Axia operates in a highly aggressive market where companies live and die by the competitive bid process and being able to offer the latest in technologies. The company’s flagship contract, Alberta SuperNet, is set to expire in 2018 and there’s no guarantee that it will be renewed. The same goes for the contracts established through Covage in France, even though they are of a typically longer life with expiries ranging from 2019 to 2040.
The fact that it operates internationally also presents challenges on the geopolitical front, the increased costs of doing business remotely, exchange rates, revenue repatriation and having to comply with a wide array of foreign laws.
Axia has made a good start, but that’s all that it has done and with what’s happening in Alberta, it had better start diversifying and expanding its operations as soon as possible. Even though it has its fingers in the American pie, I think the company will be hard pressed to significantly grow its US operations. It has to turn its eye to international and emerging markets. That’s going to take money and broader connections. Both of which the company doesn’t have.
Partners Group has been successful at growing its investments in small / mid-cap ventures since it was founded in 1996 and has over €42 billion in private equity, private infrastructure, private real estate and private debt assets.

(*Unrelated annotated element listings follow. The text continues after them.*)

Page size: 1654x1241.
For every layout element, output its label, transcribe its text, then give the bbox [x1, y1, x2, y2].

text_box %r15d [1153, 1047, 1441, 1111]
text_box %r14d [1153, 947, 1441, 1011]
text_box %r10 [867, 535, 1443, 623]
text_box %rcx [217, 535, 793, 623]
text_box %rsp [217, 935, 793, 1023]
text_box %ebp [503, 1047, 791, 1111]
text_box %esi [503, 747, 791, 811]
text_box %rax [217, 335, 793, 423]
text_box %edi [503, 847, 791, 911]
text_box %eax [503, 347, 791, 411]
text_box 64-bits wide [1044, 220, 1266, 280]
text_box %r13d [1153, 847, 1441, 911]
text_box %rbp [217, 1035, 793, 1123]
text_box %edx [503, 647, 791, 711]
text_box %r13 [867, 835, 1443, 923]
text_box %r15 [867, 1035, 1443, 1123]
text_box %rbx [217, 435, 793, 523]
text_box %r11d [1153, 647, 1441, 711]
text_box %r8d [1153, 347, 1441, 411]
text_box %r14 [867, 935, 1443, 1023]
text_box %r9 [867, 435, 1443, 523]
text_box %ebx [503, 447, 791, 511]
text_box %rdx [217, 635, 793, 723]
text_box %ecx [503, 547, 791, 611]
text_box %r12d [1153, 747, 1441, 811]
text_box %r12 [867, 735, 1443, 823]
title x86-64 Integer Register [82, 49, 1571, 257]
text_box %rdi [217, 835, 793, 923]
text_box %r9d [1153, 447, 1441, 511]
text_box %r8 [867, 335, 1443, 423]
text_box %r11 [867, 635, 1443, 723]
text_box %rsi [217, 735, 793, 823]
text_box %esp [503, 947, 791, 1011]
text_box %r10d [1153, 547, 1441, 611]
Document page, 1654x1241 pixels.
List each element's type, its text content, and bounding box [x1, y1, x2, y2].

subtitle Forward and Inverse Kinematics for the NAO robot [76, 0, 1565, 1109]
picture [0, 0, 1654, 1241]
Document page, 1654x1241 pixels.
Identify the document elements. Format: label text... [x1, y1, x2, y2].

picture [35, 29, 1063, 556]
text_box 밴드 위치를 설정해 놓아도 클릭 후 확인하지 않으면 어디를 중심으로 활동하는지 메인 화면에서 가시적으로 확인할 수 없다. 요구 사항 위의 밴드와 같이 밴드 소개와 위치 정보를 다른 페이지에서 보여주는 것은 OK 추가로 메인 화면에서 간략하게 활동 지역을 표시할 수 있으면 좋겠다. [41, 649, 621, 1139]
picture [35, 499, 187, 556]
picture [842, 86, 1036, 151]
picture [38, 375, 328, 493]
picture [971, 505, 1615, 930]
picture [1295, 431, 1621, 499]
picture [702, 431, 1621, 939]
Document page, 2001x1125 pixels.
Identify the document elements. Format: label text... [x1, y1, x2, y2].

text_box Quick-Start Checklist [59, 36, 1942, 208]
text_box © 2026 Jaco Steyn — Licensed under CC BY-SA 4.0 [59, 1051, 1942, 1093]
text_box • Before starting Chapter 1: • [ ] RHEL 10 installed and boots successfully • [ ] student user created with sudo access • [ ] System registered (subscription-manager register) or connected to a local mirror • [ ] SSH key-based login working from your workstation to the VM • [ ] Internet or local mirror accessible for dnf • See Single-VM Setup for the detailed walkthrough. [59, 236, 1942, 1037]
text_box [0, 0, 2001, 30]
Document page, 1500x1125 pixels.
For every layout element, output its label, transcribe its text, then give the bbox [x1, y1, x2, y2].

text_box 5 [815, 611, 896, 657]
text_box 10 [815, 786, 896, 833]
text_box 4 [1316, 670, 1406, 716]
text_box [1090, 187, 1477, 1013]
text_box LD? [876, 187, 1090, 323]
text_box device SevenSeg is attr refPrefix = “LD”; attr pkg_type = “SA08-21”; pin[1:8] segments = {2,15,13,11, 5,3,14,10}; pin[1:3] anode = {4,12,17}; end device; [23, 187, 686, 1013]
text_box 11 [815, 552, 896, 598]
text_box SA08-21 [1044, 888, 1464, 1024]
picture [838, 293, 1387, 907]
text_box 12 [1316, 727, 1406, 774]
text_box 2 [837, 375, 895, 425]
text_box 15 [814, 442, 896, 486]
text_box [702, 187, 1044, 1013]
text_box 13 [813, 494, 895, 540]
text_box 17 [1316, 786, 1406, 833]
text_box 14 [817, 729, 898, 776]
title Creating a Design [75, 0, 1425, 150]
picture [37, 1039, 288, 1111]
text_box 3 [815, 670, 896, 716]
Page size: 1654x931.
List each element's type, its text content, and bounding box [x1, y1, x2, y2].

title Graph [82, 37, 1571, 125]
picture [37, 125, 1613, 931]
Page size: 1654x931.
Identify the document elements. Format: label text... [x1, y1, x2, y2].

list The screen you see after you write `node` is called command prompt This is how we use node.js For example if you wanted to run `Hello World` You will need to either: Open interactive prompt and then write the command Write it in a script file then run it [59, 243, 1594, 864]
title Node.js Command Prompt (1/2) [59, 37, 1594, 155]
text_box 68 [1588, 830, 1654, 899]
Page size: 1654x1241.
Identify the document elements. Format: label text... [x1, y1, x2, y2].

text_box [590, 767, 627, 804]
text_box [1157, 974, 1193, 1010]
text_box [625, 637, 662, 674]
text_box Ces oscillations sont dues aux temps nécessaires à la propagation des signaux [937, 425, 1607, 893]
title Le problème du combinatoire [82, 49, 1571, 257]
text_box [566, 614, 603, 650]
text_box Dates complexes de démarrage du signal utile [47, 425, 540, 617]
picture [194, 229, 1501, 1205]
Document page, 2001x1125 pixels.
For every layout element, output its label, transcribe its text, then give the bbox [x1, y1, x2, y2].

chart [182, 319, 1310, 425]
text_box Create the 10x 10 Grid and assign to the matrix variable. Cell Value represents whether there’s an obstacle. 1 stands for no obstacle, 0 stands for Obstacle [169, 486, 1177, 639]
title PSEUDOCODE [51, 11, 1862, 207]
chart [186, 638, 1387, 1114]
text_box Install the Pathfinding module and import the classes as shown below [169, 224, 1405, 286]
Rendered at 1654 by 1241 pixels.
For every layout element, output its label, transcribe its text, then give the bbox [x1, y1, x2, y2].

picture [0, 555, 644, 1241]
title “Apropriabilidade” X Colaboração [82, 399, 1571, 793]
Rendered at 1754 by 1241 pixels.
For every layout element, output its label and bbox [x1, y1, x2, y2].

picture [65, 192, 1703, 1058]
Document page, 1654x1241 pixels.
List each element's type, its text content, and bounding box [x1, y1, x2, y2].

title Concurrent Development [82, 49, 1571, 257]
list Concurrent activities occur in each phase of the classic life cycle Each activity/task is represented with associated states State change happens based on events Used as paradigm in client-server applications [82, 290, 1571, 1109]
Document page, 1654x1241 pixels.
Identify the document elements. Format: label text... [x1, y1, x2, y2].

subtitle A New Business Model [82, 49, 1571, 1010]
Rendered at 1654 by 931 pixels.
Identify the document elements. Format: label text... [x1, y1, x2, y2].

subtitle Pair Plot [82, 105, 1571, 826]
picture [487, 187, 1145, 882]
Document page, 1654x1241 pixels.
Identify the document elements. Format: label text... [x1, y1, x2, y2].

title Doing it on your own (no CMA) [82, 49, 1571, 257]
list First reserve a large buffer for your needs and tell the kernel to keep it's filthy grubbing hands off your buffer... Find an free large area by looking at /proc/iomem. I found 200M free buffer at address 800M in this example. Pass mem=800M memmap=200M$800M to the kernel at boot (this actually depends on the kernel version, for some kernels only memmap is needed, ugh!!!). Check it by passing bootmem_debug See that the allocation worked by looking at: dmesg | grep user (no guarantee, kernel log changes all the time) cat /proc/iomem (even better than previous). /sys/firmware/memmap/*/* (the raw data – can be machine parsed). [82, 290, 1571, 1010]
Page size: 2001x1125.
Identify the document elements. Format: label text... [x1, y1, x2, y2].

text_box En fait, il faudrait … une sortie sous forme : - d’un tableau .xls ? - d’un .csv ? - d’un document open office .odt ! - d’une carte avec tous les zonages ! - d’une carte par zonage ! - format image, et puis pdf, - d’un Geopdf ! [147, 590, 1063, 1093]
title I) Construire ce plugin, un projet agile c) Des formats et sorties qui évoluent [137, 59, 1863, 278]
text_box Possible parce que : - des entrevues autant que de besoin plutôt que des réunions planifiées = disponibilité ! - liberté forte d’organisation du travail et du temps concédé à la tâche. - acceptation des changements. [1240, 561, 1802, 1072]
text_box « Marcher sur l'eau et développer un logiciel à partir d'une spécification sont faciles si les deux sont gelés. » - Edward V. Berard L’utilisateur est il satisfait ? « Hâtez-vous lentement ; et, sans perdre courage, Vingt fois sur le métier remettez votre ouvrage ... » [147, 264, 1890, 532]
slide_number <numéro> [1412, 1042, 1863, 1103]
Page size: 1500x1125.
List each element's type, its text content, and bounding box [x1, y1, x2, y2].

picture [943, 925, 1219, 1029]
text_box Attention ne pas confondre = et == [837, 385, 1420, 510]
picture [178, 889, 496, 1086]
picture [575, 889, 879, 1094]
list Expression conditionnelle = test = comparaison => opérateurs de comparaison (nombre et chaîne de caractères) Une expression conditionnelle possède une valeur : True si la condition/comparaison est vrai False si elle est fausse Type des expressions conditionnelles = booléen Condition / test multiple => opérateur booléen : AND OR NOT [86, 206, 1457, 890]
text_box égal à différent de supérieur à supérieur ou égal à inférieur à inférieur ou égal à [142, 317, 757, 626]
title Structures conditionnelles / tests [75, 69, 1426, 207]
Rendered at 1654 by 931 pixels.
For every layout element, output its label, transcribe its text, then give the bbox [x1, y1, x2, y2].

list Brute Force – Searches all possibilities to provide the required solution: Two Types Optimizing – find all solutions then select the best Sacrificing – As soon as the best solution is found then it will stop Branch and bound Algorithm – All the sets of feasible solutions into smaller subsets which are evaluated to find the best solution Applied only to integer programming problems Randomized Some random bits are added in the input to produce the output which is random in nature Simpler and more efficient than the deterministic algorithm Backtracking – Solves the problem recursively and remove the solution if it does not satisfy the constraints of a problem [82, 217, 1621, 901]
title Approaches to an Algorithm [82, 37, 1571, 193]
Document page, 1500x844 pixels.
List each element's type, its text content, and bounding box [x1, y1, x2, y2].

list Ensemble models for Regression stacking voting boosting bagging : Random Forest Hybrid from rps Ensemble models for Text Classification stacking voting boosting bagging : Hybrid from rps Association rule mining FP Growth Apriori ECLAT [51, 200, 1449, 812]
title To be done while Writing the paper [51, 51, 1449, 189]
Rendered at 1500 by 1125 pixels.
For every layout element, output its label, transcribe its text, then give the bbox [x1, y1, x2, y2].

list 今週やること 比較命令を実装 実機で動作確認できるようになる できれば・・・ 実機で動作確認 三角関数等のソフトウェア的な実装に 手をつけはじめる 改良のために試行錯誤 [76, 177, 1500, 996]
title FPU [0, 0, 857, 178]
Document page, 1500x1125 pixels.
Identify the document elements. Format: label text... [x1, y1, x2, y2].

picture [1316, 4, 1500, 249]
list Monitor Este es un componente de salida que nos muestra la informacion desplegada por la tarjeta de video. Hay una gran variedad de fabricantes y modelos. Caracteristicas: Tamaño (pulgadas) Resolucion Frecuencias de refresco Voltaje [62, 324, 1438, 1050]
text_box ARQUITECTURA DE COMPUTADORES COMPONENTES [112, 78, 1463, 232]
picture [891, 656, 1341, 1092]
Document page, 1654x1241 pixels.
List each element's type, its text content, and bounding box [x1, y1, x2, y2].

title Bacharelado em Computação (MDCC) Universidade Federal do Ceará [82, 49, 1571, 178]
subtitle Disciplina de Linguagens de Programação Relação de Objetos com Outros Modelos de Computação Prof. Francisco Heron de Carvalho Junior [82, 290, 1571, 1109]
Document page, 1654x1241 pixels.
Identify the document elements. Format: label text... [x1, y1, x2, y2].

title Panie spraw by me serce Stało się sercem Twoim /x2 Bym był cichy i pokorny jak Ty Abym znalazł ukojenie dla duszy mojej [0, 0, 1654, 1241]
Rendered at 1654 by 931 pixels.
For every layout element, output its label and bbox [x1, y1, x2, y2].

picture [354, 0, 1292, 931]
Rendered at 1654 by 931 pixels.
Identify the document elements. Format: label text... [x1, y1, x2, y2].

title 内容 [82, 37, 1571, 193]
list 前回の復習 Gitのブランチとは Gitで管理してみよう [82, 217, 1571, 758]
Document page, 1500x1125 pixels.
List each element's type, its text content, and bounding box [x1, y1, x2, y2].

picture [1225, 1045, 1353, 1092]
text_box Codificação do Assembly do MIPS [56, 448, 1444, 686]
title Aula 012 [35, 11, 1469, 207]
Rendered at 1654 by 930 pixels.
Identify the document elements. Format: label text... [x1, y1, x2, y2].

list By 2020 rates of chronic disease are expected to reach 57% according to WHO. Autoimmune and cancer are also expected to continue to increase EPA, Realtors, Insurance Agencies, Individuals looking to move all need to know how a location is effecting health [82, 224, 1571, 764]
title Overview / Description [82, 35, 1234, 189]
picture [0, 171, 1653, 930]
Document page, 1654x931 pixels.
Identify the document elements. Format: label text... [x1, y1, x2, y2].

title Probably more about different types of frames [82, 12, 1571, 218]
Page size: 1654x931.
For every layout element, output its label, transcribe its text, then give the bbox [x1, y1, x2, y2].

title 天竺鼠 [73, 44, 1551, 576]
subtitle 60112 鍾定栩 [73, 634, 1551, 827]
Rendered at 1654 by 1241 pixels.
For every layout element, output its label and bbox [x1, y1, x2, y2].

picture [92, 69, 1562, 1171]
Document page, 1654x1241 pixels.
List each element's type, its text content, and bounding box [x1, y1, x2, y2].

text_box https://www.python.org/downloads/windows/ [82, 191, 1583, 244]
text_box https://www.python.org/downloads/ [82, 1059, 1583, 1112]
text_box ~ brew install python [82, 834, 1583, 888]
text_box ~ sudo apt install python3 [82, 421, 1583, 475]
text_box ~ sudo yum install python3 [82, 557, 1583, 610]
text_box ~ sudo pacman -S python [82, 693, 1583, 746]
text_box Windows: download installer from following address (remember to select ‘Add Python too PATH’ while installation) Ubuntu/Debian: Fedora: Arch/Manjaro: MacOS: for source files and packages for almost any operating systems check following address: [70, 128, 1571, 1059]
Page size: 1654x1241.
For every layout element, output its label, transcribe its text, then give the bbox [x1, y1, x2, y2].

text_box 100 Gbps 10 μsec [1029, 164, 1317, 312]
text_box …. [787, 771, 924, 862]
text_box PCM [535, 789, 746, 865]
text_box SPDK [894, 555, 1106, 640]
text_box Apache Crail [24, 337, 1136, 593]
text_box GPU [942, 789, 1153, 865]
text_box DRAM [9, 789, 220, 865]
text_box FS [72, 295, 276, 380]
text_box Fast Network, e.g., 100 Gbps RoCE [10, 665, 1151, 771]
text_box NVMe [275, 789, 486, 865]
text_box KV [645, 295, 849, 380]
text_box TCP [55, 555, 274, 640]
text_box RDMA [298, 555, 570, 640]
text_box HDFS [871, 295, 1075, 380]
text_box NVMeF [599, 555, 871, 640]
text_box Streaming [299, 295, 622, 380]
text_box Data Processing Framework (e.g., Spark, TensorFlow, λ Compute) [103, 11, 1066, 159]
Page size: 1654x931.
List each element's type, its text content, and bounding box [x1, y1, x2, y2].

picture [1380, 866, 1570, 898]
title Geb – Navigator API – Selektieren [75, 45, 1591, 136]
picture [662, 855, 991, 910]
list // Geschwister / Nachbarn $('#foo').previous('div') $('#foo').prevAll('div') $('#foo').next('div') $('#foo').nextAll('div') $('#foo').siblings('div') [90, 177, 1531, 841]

In short, the firm has a considerable international punch. Axia can draw on these resources to launch an expansion plan that will ensure its survival and long-term success.
Considering what Axia could be, Partners is getting a deal with their bid, but that’s why they’re in business and the reason they’ve managed to remain in business is because they’ve been able to create a string of successful exits for their investors. Without this offer, Axia’s current operations have a limited shelf life and the company has insufficient means to go beyond the instability of a small portfolio. Shareholders should see the opportunity of this offer to ‘exit’ on a high note, instead of hanging on to what could very well be a fading dream.
I have no interest in any of the companies mentioned in this article, long or short.